-- Opening Marker --
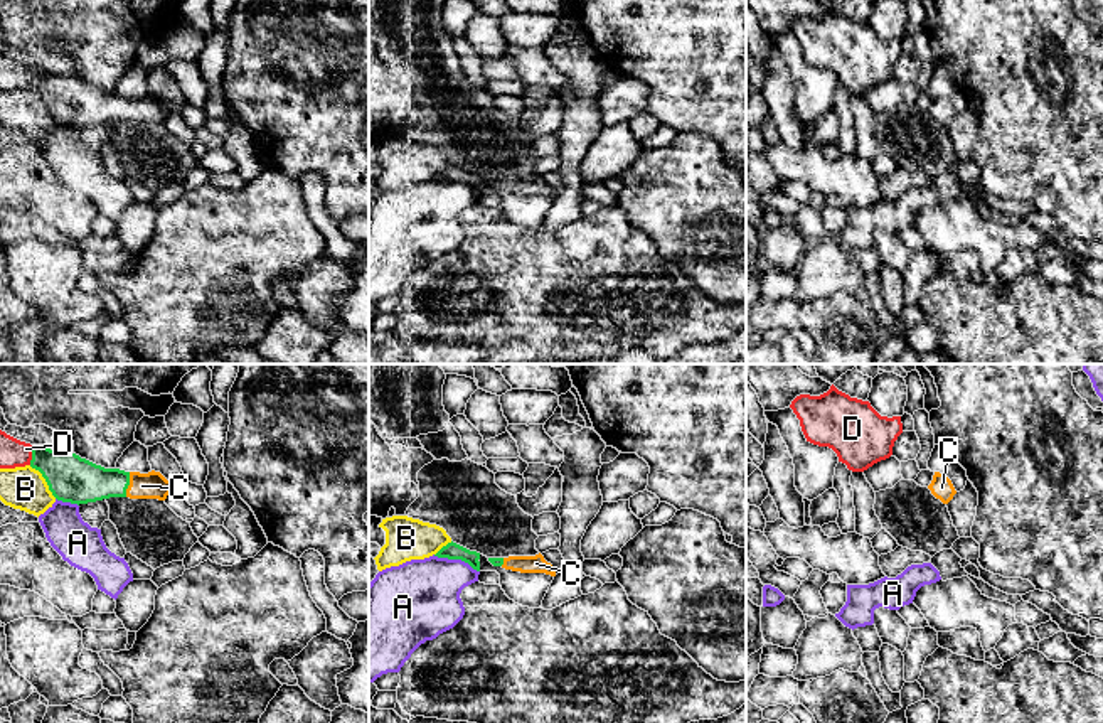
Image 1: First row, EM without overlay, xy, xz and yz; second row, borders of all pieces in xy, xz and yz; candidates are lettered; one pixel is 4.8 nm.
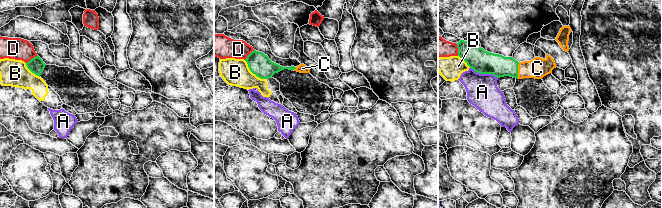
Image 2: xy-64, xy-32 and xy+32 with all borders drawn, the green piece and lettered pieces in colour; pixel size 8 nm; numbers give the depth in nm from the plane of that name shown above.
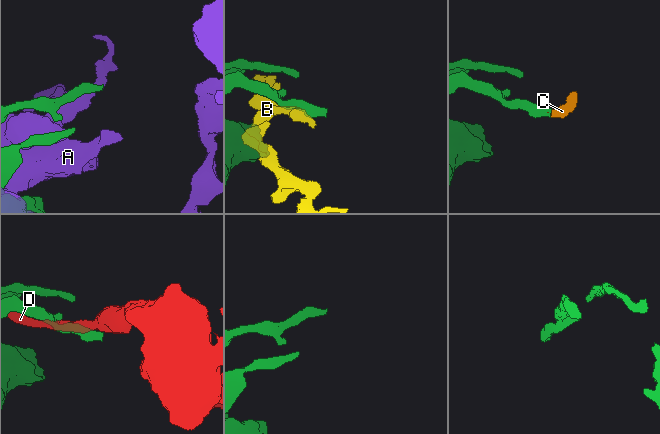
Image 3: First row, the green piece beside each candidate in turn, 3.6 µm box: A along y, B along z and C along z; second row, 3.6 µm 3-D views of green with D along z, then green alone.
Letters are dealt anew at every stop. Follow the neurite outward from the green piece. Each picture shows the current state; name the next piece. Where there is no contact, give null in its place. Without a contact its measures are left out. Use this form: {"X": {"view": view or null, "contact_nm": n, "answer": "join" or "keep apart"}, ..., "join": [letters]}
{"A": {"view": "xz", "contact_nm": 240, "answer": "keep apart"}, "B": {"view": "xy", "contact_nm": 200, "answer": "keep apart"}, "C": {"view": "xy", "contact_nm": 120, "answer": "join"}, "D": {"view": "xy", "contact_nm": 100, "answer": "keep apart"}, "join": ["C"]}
-- Closing Marker --
-- Opening Marker --
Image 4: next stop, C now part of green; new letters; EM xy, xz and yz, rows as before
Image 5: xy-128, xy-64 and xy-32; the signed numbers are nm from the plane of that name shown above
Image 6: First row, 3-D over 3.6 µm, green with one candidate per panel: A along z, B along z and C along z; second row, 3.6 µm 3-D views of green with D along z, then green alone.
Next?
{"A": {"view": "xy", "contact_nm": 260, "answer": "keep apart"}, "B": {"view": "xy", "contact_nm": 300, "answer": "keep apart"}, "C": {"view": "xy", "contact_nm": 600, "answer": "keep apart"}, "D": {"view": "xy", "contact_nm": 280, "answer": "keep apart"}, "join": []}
-- Closing Marker --
- Task requirements
Within the listing above, copy exactly the lines that start at the one with "Image 1: First" and continue through the one with "Image 3: First". Omit pictures.

- Answer to this exercise
Image 1: First row, EM without overlay, xy, xz and yz; second row, borders of all pieces in xy, xz and yz; candidates are lettered; one pixel is 4.8 nm.
Image 2: xy-64, xy-32 and xy+32 with all borders drawn, the green piece and lettered pieces in colour; pixel size 8 nm; numbers give the depth in nm from the plane of that name shown above.
Image 3: First row, the green piece beside each candidate in turn, 3.6 µm box: A along y, B along z and C along z; second row, 3.6 µm 3-D views of green with D along z, then green alone.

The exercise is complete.